Media informowały, że napastnikiem był muzułmański kaznodzieja Abu Izzadeen, znany ze swojego radykalnego podejścia. Wiele jednak wskazuje, że mężczyzna jest nadal w więzieniu.
Brytyjska premier Theresa May jest "myślami z zabitymi i rannymi w przerażającym ataku, a także z ich rodzinami" - poinformowały służby prasowe Downing Street.
Premier jest na bieżąco informowana o postępach w śledztwie - podkreślono w oświadczeniu.
May poleciła, by na Downing Street w hołdzie ofiarom zamachu opuścić flagi do połowy masztu.
Brytyjscy parlamentarzyści mogą w końcu opuścić Pałać Westminsterski.
Prezydent Francji Francois Hollande zapewnił o swojej solidarności i wsparciu dla brytyjskiego narodu. Wyrażamy w imieniu Francji naszą całkowitą solidarność i wsparcie dla brytyjskiego narodu i premier Theresy May, która była w Izbie Gmin, kiedy do tego doszło - oświadczył szef państwa.
Terroryzm dotyka nas wszystkich - dodał, podkreślając, że "na poziomie europejskim trzeba się zorganizować", by stawić czoło zagrożeniu terrorystycznemu.
Po zajściach w Londynie prezydent USA Donald Trump zatelefonował do brytyjskiej premier Theresy May i zapewnił ją o swym pełnym poparciu. Rzecznik Białego Domu Sean Spicer powiedział, że prezydent jest informowany na bieżąco o sytuacji w brytyjskiej stolicy.

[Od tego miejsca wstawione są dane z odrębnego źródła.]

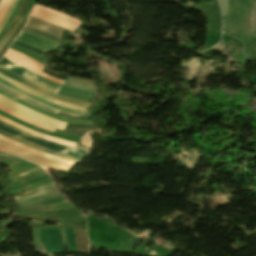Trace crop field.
<instances>
[{"instance_id": "obj_1", "label": "crop field", "mask_w": 256, "mask_h": 256, "mask_svg": "<svg viewBox=\"0 0 256 256\" xmlns=\"http://www.w3.org/2000/svg\"><path fill=\"white\" fill-rule=\"evenodd\" d=\"M0 67L55 94L89 103H91L96 96V93L75 90L62 85L54 84L4 58H2L0 61Z\"/></svg>"}, {"instance_id": "obj_2", "label": "crop field", "mask_w": 256, "mask_h": 256, "mask_svg": "<svg viewBox=\"0 0 256 256\" xmlns=\"http://www.w3.org/2000/svg\"><path fill=\"white\" fill-rule=\"evenodd\" d=\"M0 130L5 131L14 136H17L19 138L25 139L27 141H30L32 143L38 144L40 146L52 149L54 151H57V152H60V153H63V154L69 155V156L76 157L79 159L83 158L84 155L86 154V152H84V151L76 150L73 148L65 147L62 145H58V144H55L52 142H48V141L39 139V138L34 137L28 133H25L19 129H16L10 125H7L1 121H0Z\"/></svg>"}, {"instance_id": "obj_3", "label": "crop field", "mask_w": 256, "mask_h": 256, "mask_svg": "<svg viewBox=\"0 0 256 256\" xmlns=\"http://www.w3.org/2000/svg\"><path fill=\"white\" fill-rule=\"evenodd\" d=\"M0 105L21 115V116L32 119V120L37 121L46 126H50V127H54V128L63 130L64 126L66 124L65 122H61V121L55 120L53 118L43 116L36 112H33V111H31L23 106H20L2 96H0Z\"/></svg>"}, {"instance_id": "obj_4", "label": "crop field", "mask_w": 256, "mask_h": 256, "mask_svg": "<svg viewBox=\"0 0 256 256\" xmlns=\"http://www.w3.org/2000/svg\"><path fill=\"white\" fill-rule=\"evenodd\" d=\"M0 152L14 153L22 158H25L29 161L34 162L36 164H40V165H44V166H48V167H52V168H56V169H60V170H64V171L68 170L71 167V166L65 165L63 163L52 161V160L40 157L38 155H35L31 152H28L24 149H21L17 146L10 144V143H7L1 139H0Z\"/></svg>"}, {"instance_id": "obj_5", "label": "crop field", "mask_w": 256, "mask_h": 256, "mask_svg": "<svg viewBox=\"0 0 256 256\" xmlns=\"http://www.w3.org/2000/svg\"><path fill=\"white\" fill-rule=\"evenodd\" d=\"M31 16L49 21L72 31L81 24L79 21L40 6H34Z\"/></svg>"}, {"instance_id": "obj_6", "label": "crop field", "mask_w": 256, "mask_h": 256, "mask_svg": "<svg viewBox=\"0 0 256 256\" xmlns=\"http://www.w3.org/2000/svg\"><path fill=\"white\" fill-rule=\"evenodd\" d=\"M27 0H24L22 3V6L17 14L18 17L21 16ZM15 17L14 21L11 24V27H9L8 31L6 32L5 36L3 37L2 41L0 42V58L4 54V52L7 50L9 45L13 42V40L17 37L19 34L22 26L24 25L26 19Z\"/></svg>"}, {"instance_id": "obj_7", "label": "crop field", "mask_w": 256, "mask_h": 256, "mask_svg": "<svg viewBox=\"0 0 256 256\" xmlns=\"http://www.w3.org/2000/svg\"><path fill=\"white\" fill-rule=\"evenodd\" d=\"M17 40H19V41H21L25 44H28V45L37 47L39 49H42L44 51L57 49L60 46L56 43L50 42L48 40L42 39L40 37L31 35V34H28V33L23 32V31L18 36Z\"/></svg>"}, {"instance_id": "obj_8", "label": "crop field", "mask_w": 256, "mask_h": 256, "mask_svg": "<svg viewBox=\"0 0 256 256\" xmlns=\"http://www.w3.org/2000/svg\"><path fill=\"white\" fill-rule=\"evenodd\" d=\"M26 25L39 29L45 33L57 36L61 39L63 38L64 32L66 31V29L64 28H61L59 26H56L43 20L33 18L31 16L29 17Z\"/></svg>"}, {"instance_id": "obj_9", "label": "crop field", "mask_w": 256, "mask_h": 256, "mask_svg": "<svg viewBox=\"0 0 256 256\" xmlns=\"http://www.w3.org/2000/svg\"><path fill=\"white\" fill-rule=\"evenodd\" d=\"M56 192H58V189L56 188L54 183H52V184H49L44 187L33 189V190H31L27 193H24L22 195L15 196L14 198H15L16 203L18 204V203L26 202V201L33 200L36 198H40V197H43L46 195H50V194H53Z\"/></svg>"}, {"instance_id": "obj_10", "label": "crop field", "mask_w": 256, "mask_h": 256, "mask_svg": "<svg viewBox=\"0 0 256 256\" xmlns=\"http://www.w3.org/2000/svg\"><path fill=\"white\" fill-rule=\"evenodd\" d=\"M0 73H2L4 75H6V76H8V77L18 81V82H20V83H22V84H24V85H26V86L34 89V90H36V91L46 95V96H48L50 98L58 99V100H61V101H64V102H68V103H71V104H75V105H80V106H85V107L89 106V103H85V102L73 100V99H70V98H66V97H62V96L51 94V93H49V92H47V91H45V90H43V89H41V88H39L37 86H34V85H32V84H30V83H28V82H26V81L16 77V76H14L13 74H11V73H9V72L1 69V68H0Z\"/></svg>"}, {"instance_id": "obj_11", "label": "crop field", "mask_w": 256, "mask_h": 256, "mask_svg": "<svg viewBox=\"0 0 256 256\" xmlns=\"http://www.w3.org/2000/svg\"><path fill=\"white\" fill-rule=\"evenodd\" d=\"M0 78L9 82V83H11V84H13V85H15V86H17V87H19V88H21V89H23V90H25V91H27V92H29V93H31V94H33V95H35V96H37V97H39V98H41V99H43V100L49 101V102L54 103L56 105H60V106L68 107V108H73V109H78V110H84V111L87 110V108H85V107L75 106V105H71V104H67V103H63V102H59V101L47 98V97H45V96H43V95L25 87V86L15 82L14 80H12V79H10V78L2 75V74H0Z\"/></svg>"}, {"instance_id": "obj_12", "label": "crop field", "mask_w": 256, "mask_h": 256, "mask_svg": "<svg viewBox=\"0 0 256 256\" xmlns=\"http://www.w3.org/2000/svg\"><path fill=\"white\" fill-rule=\"evenodd\" d=\"M0 94L5 96V97H7V98H9V99H11V100H13V101H15V102H17V103H19V104H21V105H24V106L30 108V109H32V110H34L36 112L43 113V114H45L47 116L53 117V118L61 120V121L71 122V123H79V124H91L88 121L75 120V119H67V118H63V117H60V116L53 115V114H50L48 112L42 111V110H40L38 108H35V107H33V106H31V105H29V104H27V103H25V102L15 98V97H13V96H11V95H9V94L1 91V90H0Z\"/></svg>"}, {"instance_id": "obj_13", "label": "crop field", "mask_w": 256, "mask_h": 256, "mask_svg": "<svg viewBox=\"0 0 256 256\" xmlns=\"http://www.w3.org/2000/svg\"><path fill=\"white\" fill-rule=\"evenodd\" d=\"M0 120L6 122V123H8V124H10V125H12V126H14V127H16V128H19V129H21V130H23V131H26V132H28V133H30V134H33V135H35V136H38V137H40V138H42V139L49 140V141H53V142H57V143L64 144V145H67V146H71V147H73V148H74V146H75L74 143L67 142V141H63V140H59V139H55V138H51V137H49V136H46V135H43V134H40V133L31 131V130H29V129H27V128H24V127H22V126H20V125H17V124H15V123H13V122H11V121L5 119V118L2 117V116H0Z\"/></svg>"}, {"instance_id": "obj_14", "label": "crop field", "mask_w": 256, "mask_h": 256, "mask_svg": "<svg viewBox=\"0 0 256 256\" xmlns=\"http://www.w3.org/2000/svg\"><path fill=\"white\" fill-rule=\"evenodd\" d=\"M0 138L5 140V141H7V142H10V143H12L14 145H17V146H19L21 148H24V149H26L28 151H31V152H33L35 154L41 155L43 157L50 158V159H53V160H57V161H60V162H64V163L71 164V165H73L75 163V162H72V161H68V160H65V159L54 157V156L49 155V154L44 153V152L37 151V150H35L33 148H30V147H28L26 145H23V144H21L19 142H16V141H14L12 139H9V138L5 137V136L0 135Z\"/></svg>"}, {"instance_id": "obj_15", "label": "crop field", "mask_w": 256, "mask_h": 256, "mask_svg": "<svg viewBox=\"0 0 256 256\" xmlns=\"http://www.w3.org/2000/svg\"><path fill=\"white\" fill-rule=\"evenodd\" d=\"M0 83H2V84H4V85H6V86H8V87H10V88H12V89L18 91V92H20V93H22V94H24V95H26V96H28V97H30V98H32V99L38 101V102H41V103H43V104H45V105H47V106H51V107H54V108H56V109L63 110V111H67V112H72V113H76V114L85 115V113L76 112V111H71V110H69V109L62 108V107H58V106H56V105H54V104L48 103V102H46V101H43V100H41V99H39V98H37V97H35V96H32V95H30V94H28V93H26V92H24V91H22V90H20V89H18V88H16V87H14V86H12V85L6 83L5 81H3V80H1V79H0Z\"/></svg>"}, {"instance_id": "obj_16", "label": "crop field", "mask_w": 256, "mask_h": 256, "mask_svg": "<svg viewBox=\"0 0 256 256\" xmlns=\"http://www.w3.org/2000/svg\"><path fill=\"white\" fill-rule=\"evenodd\" d=\"M0 134L5 135V136H7V137H9V138H12V139H14V140H16V141H19V142H21V143H23V144H26V145H28V146H30V147H33V148H35V149H37V150L44 151V152H47V153H49V154H52V155H54V156L62 157V158H65V159H68V160H72V161H75V162L79 161V159H75V158H72V157H69V156H65V155H62V154H59V153H55V152H52V151L43 149V148H41V147L35 146V145L31 144V143H28V142H26V141H24V140H21V139L17 138V137H14V136H12V135H9V134H7V133H5V132L0 131Z\"/></svg>"}, {"instance_id": "obj_17", "label": "crop field", "mask_w": 256, "mask_h": 256, "mask_svg": "<svg viewBox=\"0 0 256 256\" xmlns=\"http://www.w3.org/2000/svg\"><path fill=\"white\" fill-rule=\"evenodd\" d=\"M0 89L5 91V92H7V93H9V94H11V95H13V96H16V97L22 99V100H24V101H26V102H28V103H30V104L40 108V109H42V110H46V111H49V112L54 113V114H56V112H57L56 110H52V109H50V108H48L46 106L40 105V104H38L36 102H33V101H31V100H29V99H27V98H25V97L15 93V92L11 91V90H9V89L1 86V85H0Z\"/></svg>"}, {"instance_id": "obj_18", "label": "crop field", "mask_w": 256, "mask_h": 256, "mask_svg": "<svg viewBox=\"0 0 256 256\" xmlns=\"http://www.w3.org/2000/svg\"><path fill=\"white\" fill-rule=\"evenodd\" d=\"M0 110L3 111V112H5V113H7V114H9V115H11V116H14V117H16V118H19V119H21V120H23V121H25V122H27V123H29V124H31V125L37 126V127L41 128V129H45V130H49V131H53V132H54V130H55L54 128L46 127V126L40 125V124H38V123H36V122H34V121H31V120H29V119H26V118H23V117H21V116H18V115H16L15 113H13V112H11V111H9V110H7V109L1 107V106H0Z\"/></svg>"}, {"instance_id": "obj_19", "label": "crop field", "mask_w": 256, "mask_h": 256, "mask_svg": "<svg viewBox=\"0 0 256 256\" xmlns=\"http://www.w3.org/2000/svg\"><path fill=\"white\" fill-rule=\"evenodd\" d=\"M23 30H24V31L31 32V33H33V34H35V35H38V36L43 37V38H45V39L51 40V41L56 42V43H58V44L61 45V41H62V40H59V39H57V38H55V37H52V36H50V35H48V34H45V33L41 32V31H39V30L33 29V28H31V27H27V26H25Z\"/></svg>"}, {"instance_id": "obj_20", "label": "crop field", "mask_w": 256, "mask_h": 256, "mask_svg": "<svg viewBox=\"0 0 256 256\" xmlns=\"http://www.w3.org/2000/svg\"><path fill=\"white\" fill-rule=\"evenodd\" d=\"M21 3H22V0L17 1V4L15 6V9H14L13 13L11 14L10 18L8 19L7 23L5 24L4 28L2 29V31L0 33V41H1L2 37L4 36L5 32L7 31L8 27L10 26L13 18L16 16Z\"/></svg>"}, {"instance_id": "obj_21", "label": "crop field", "mask_w": 256, "mask_h": 256, "mask_svg": "<svg viewBox=\"0 0 256 256\" xmlns=\"http://www.w3.org/2000/svg\"><path fill=\"white\" fill-rule=\"evenodd\" d=\"M17 0H12L11 3H10V6L5 14V16L3 17L2 21L0 22V31L1 29L3 28L4 24L6 23L7 19L9 18L14 6H15V3H16Z\"/></svg>"}, {"instance_id": "obj_22", "label": "crop field", "mask_w": 256, "mask_h": 256, "mask_svg": "<svg viewBox=\"0 0 256 256\" xmlns=\"http://www.w3.org/2000/svg\"><path fill=\"white\" fill-rule=\"evenodd\" d=\"M14 45H17V46H19V47H22V48H24V49H27V50H29V51H32V52H34V53H36V54H38V55H40V56H41L42 53H43V51L34 49V48H32V47H30V46H28V45H25V44H23V43H21V42H19V41H17V40H15Z\"/></svg>"}, {"instance_id": "obj_23", "label": "crop field", "mask_w": 256, "mask_h": 256, "mask_svg": "<svg viewBox=\"0 0 256 256\" xmlns=\"http://www.w3.org/2000/svg\"><path fill=\"white\" fill-rule=\"evenodd\" d=\"M11 0H0V21Z\"/></svg>"}, {"instance_id": "obj_24", "label": "crop field", "mask_w": 256, "mask_h": 256, "mask_svg": "<svg viewBox=\"0 0 256 256\" xmlns=\"http://www.w3.org/2000/svg\"><path fill=\"white\" fill-rule=\"evenodd\" d=\"M222 15L228 16V0H219Z\"/></svg>"}, {"instance_id": "obj_25", "label": "crop field", "mask_w": 256, "mask_h": 256, "mask_svg": "<svg viewBox=\"0 0 256 256\" xmlns=\"http://www.w3.org/2000/svg\"><path fill=\"white\" fill-rule=\"evenodd\" d=\"M38 169H41V168L38 167V168L31 169V170H29V171H27V172H25V173H22V174H20V175H18V176H16V177H13V178L9 179V181H11V180H13V179H15V178H18V177H20V176H22V175L28 174V173H30V172L36 171V170H38Z\"/></svg>"}]
</instances>
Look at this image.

Sekretarz stanu Rex Tillerson wydał oświadczenie, w którym złożył kondolencje oraz podkreślił, że USA "potępiają te straszne akty przemocy" i że "dla ofiar nie ma żadnej różnicy, czy dokonały ich jednostki z zaburzeniami, czy terroryści".
Rzecznik Departamentu Stanu Mark Toner zapewnił o gotowości USA do udzielenia Wielkiej Brytanii wszelkiego wsparcia.
Środowego ataku w pobliżu gmachu parlamentu w Londynie dokonał prawdopodobnie jeden napastnik - podał oficer antyterrorystycznych jednostek policji, informując jednocześnie, że przynajmniej jeden mężczyzna z nożem wszedł na teren parlamentu.
Podczas konferencji prasowej podano ponadto, że operacja policji wciąż jest kontynuowana. Oficer potwierdził również, że samochód, który jechał po Moście Westminsterskim, taranował przechodniów i policjantów.